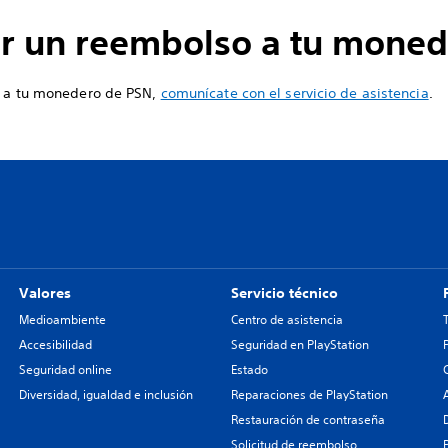
ar un reembolso a tu mone
so a tu monedero de PSN,
comunícate con el servicio de asistencia
.
Valores
Servicio técnico
Medioambiente
Centro de asistencia
Accesibilidad
Seguridad en PlayStation
Seguridad online
Estado
Diversidad, igualdad e inclusión
Reparaciones de PlayStation
Restauración de contraseña
Solicitud de reembolso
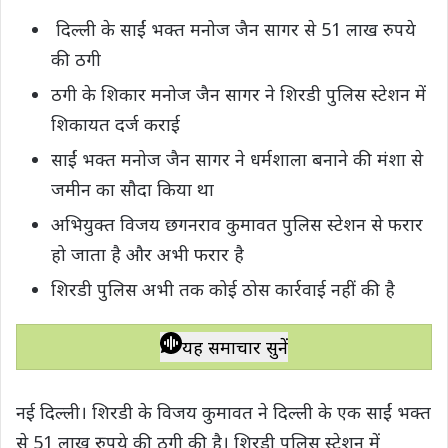
h
a
w
e
o
h
दिल्ली के साईं भक्त मनोज जैन सागर से 51 लाख रुपये
a
c
i
l
p
a
की ठगी
t
e
t
e
y
r
s
b
t
g
L
e
ठगी के शिकार मनोज जैन सागर ने शिरडी पुलिस स्टेशन में
A
o
e
r
i
शिकायत दर्ज कराई
p
o
r
a
n
साईं भक्त मनोज जैन सागर ने धर्मशाला बनाने की मंशा से
p
k
m
k
जमीन का सौदा किया था
अभियुक्त विजय छगनराव कुमावत पुलिस स्टेशन से फरार
हो जाता है और अभी फरार है
शिरडी पुलिस अभी तक कोई ठोस कार्रवाई नहीं की है
यह समाचार सुनें
नई दिल्ली। शिरडी के विजय कुमावत ने दिल्ली के एक साईं भक्त
से 51 लाख रुपये की ठगी की है। शिरडी पुलिस स्टेशन में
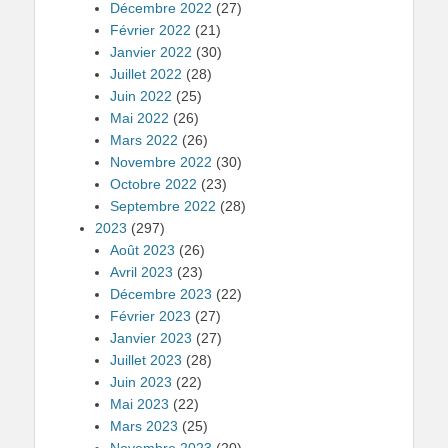
Décembre 2022
(27)
Février 2022
(21)
Janvier 2022
(30)
Juillet 2022
(28)
Juin 2022
(25)
Mai 2022
(26)
Mars 2022
(26)
Novembre 2022
(30)
Octobre 2022
(23)
Septembre 2022
(28)
2023
(297)
Août 2023
(26)
Avril 2023
(23)
Décembre 2023
(22)
Février 2023
(27)
Janvier 2023
(27)
Juillet 2023
(28)
Juin 2023
(22)
Mai 2023
(22)
Mars 2023
(25)
Novembre 2023
(20)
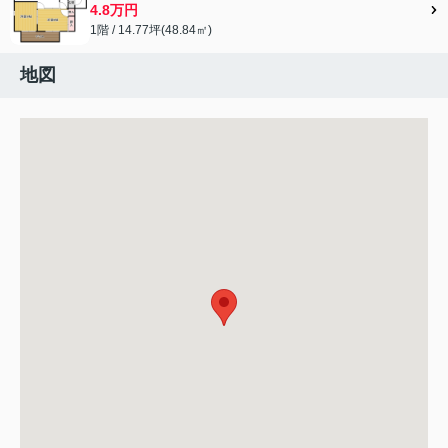
4.8万円
1階 / 14.77坪(48.84㎡)
地図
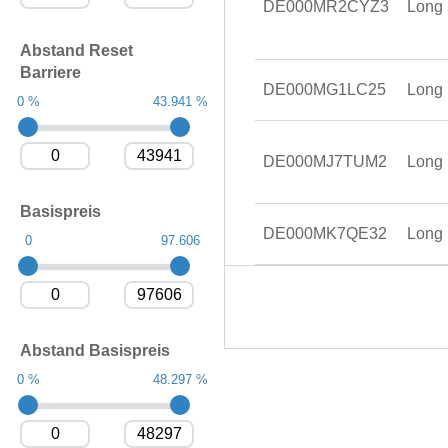
DE000MR2CYZ3
Long
Abstand Reset
Barriere
DE000MG1LC25
Long
0 %
43.941 %
DE000MJ7TUM2
Long
Basispreis
DE000MK7QE32
Long
0
97.606
Abstand Basispreis
0 %
48.297 %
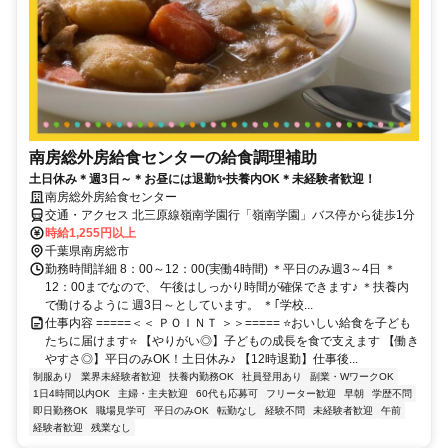
南房総外房給食センターの給食調理補助
土日休み＊週3日～＊お昼には退勤✨扶養内OK＊未経験者歓迎！
南房総外房給食センター
交通・アクセス 北三原線嶺南学園行「嶺南学園」バス停から徒歩1分
時給1,255円以上
千葉県南房総市
勤務時間詳細 8：00～12：00(実働4時間) ＊平日のみ週3～4日 ＊
12：00までなので、 午後はしっかり時間が確保できます♪ ＊扶養内
で働けるように 週3日～としています。 ＊｢学校...
仕事内容 =====＜＜ ＰＯＩＮＴ ＞＞===== ⭐おいしい給食を子ども
たちに届けます⭐ 【やりがい◎】子どもの成長を食で支えます 【働き
やすさ◎】平日のみOK！土日休み♪ 【12時退勤】仕事後...
制服あり
業界未経験者歓迎
扶養内勤務OK
社員登用あり
副業・WワークOK
1日4時間以内OK
主婦・主夫歓迎
60代も応募可
フリーター歓迎
早朝
学歴不問
即日勤務OK
職場見学可
平日のみOK
転勤なし
経験不問
未経験者歓迎
午前
経験者歓迎
残業なし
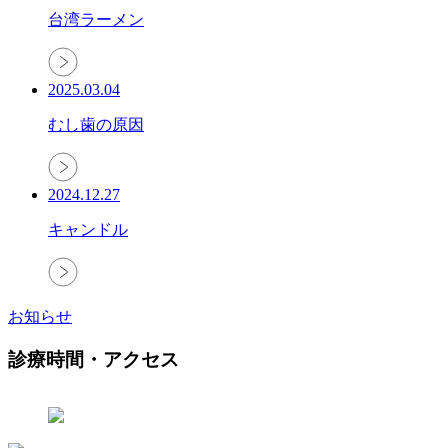
台湾ラーメン
2025.03.04
むし歯の原因
2024.12.27
キャンドル
お知らせ
診療時間・アクセス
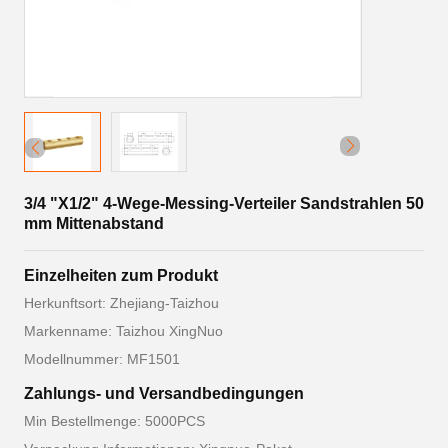
3/4 "X1/2" 4-Wege-Messing-Verteiler Sandstrahlen 50
mm Mittenabstand
Einzelheiten zum Produkt
Herkunftsort: Zhejiang-Taizhou
Markenname: Taizhou XingNuo
Modellnummer: MF1501
Zahlungs- und Versandbedingungen
Min Bestellmenge: 5000PCS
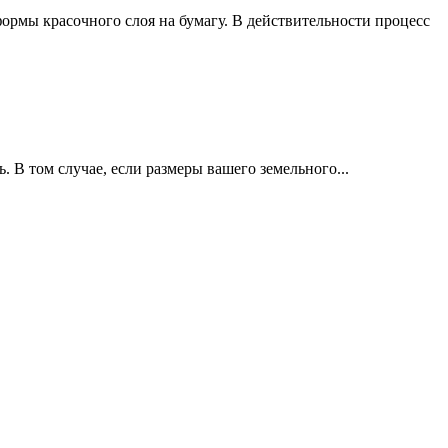
ормы красочного слоя на бумагу. В действительности процесс
 В том случае, если размеры вашего земельного...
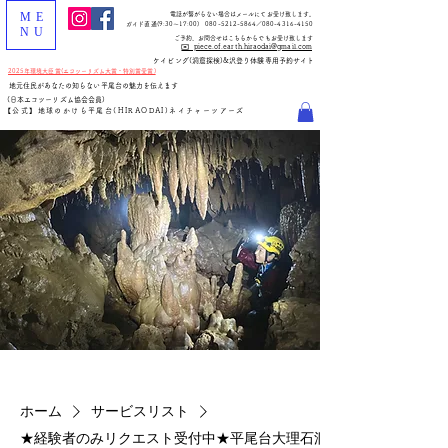
ME
電話が繋がらない場合はメールにてお受け致します。
ガイド直通(
9:30～17:00
)
080-5212-5864
／080-4316-4150
NU
​ご予約、お問合せはこちらからでもお受け致します
✉️ piece.of.earth.hiraodai@gmail.com
​ケイビング(洞窟探検)&沢登り体験専用予約サイト
2025年環境大臣賞(エコツーリズム大賞・特別賞受賞)
地元住民があなたの知らない平尾台の魅力を伝えます
(日本エコツーリズム協会会員)
【公式】地球のかけら平尾台(HIRAODAI)ネイチャーツアーズ
ホーム
サービスリスト
★経験者のみリクエスト受付中★平尾台大理石洞目白洞最奥神秘の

═══

Assignment: Starting at the line that holds "साईं भक्त मनोज जैन सागर ने", reproduce each line through the last one of the listing, and nothing more; the pictures stay out.

Output for this exercise:
साईं भक्त मनोज जैन सागर ने धर्मशाला बनाने की मंशा से
p
k
m
k
जमीन का सौदा किया था
अभियुक्त विजय छगनराव कुमावत पुलिस स्टेशन से फरार
हो जाता है और अभी फरार है
शिरडी पुलिस अभी तक कोई ठोस कार्रवाई नहीं की है
यह समाचार सुनें
नई दिल्ली। शिरडी के विजय कुमावत ने दिल्ली के एक साईं भक्त
से 51 लाख रुपये की ठगी की है। शिरडी पुलिस स्टेशन में
Décembre 2022
(27)
Février 2022
(21)
Janvier 2022
(30)
Juillet 2022
(28)
Juin 2022
(25)
Mai 2022
(26)
Mars 2022
(26)
Novembre 2022
(30)
Octobre 2022
(23)
Septembre 2022
(28)
2023
(297)
Août 2023
(26)
Avril 2023
(23)
Décembre 2023
(22)
Février 2023
(27)
Janvier 2023
(27)
Juillet 2023
(28)
Juin 2023
(22)
Mai 2023
(22)
Mars 2023
(25)
Novembre 2023
(20)
4.8万円
1階 / 14.77坪(48.84㎡)
地図
DE000MR2CYZ3
Long
Abstand Reset
Barriere
DE000MG1LC25
Long
0 %
43.941 %
DE000MJ7TUM2
Long
Basispreis
DE000MK7QE32
Long
0
97.606
Abstand Basispreis
0 %
48.297 %
南房総外房給食センターの給食調理補助
土日休み＊週3日～＊お昼には退勤✨扶養内OK＊未経験者歓迎！
南房総外房給食センター
交通・アクセス 北三原線嶺南学園行「嶺南学園」バス停から徒歩1分
時給1,255円以上
千葉県南房総市
勤務時間詳細 8：00～12：00(実働4時間) ＊平日のみ週3～4日 ＊
12：00までなので、 午後はしっかり時間が確保できます♪ ＊扶養内
で働けるように 週3日～としています。 ＊｢学校...
仕事内容 =====＜＜ ＰＯＩＮＴ ＞＞===== ⭐おいしい給食を子ども
たちに届けます⭐ 【やりがい◎】子どもの成長を食で支えます 【働き
やすさ◎】平日のみOK！土日休み♪ 【12時退勤】仕事後...
制服あり
業界未経験者歓迎
扶養内勤務OK
社員登用あり
副業・WワークOK
1日4時間以内OK
主婦・主夫歓迎
60代も応募可
フリーター歓迎
早朝
学歴不問
即日勤務OK
職場見学可
平日のみOK
転勤なし
経験不問
未経験者歓迎
午前
経験者歓迎
残業なし
台湾ラーメン
2025.03.04
むし歯の原因
2024.12.27
キャンドル
お知らせ
診療時間・アクセス
3/4 "X1/2" 4-Wege-Messing-Verteiler Sandstrahlen 50
mm Mittenabstand
Einzelheiten zum Produkt
Herkunftsort: Zhejiang-Taizhou
Markenname: Taizhou XingNuo
Modellnummer: MF1501
Zahlungs- und Versandbedingungen
Min Bestellmenge: 5000PCS
ормы красочного слоя на бумагу. В действительности процесс
 В том случае, если размеры вашего земельного...
ME
電話が繋がらない場合はメールにてお受け致します。
ガイド直通(
9:30～17:00
)
080-5212-5864
／080-4316-4150
NU
​ご予約、お問合せはこちらからでもお受け致します
✉️ piece.of.earth.hiraodai@gmail.com
​ケイビング(洞窟探検)&沢登り体験専用予約サイト
2025年環境大臣賞(エコツーリズム大賞・特別賞受賞)
地元住民があなたの知らない平尾台の魅力を伝えます
(日本エコツーリズム協会会員)
【公式】地球のかけら平尾台(HIRAODAI)ネイチャーツアーズ
ホーム
サービスリスト
★経験者のみリクエスト受付中★平尾台大理石洞目白洞最奥神秘の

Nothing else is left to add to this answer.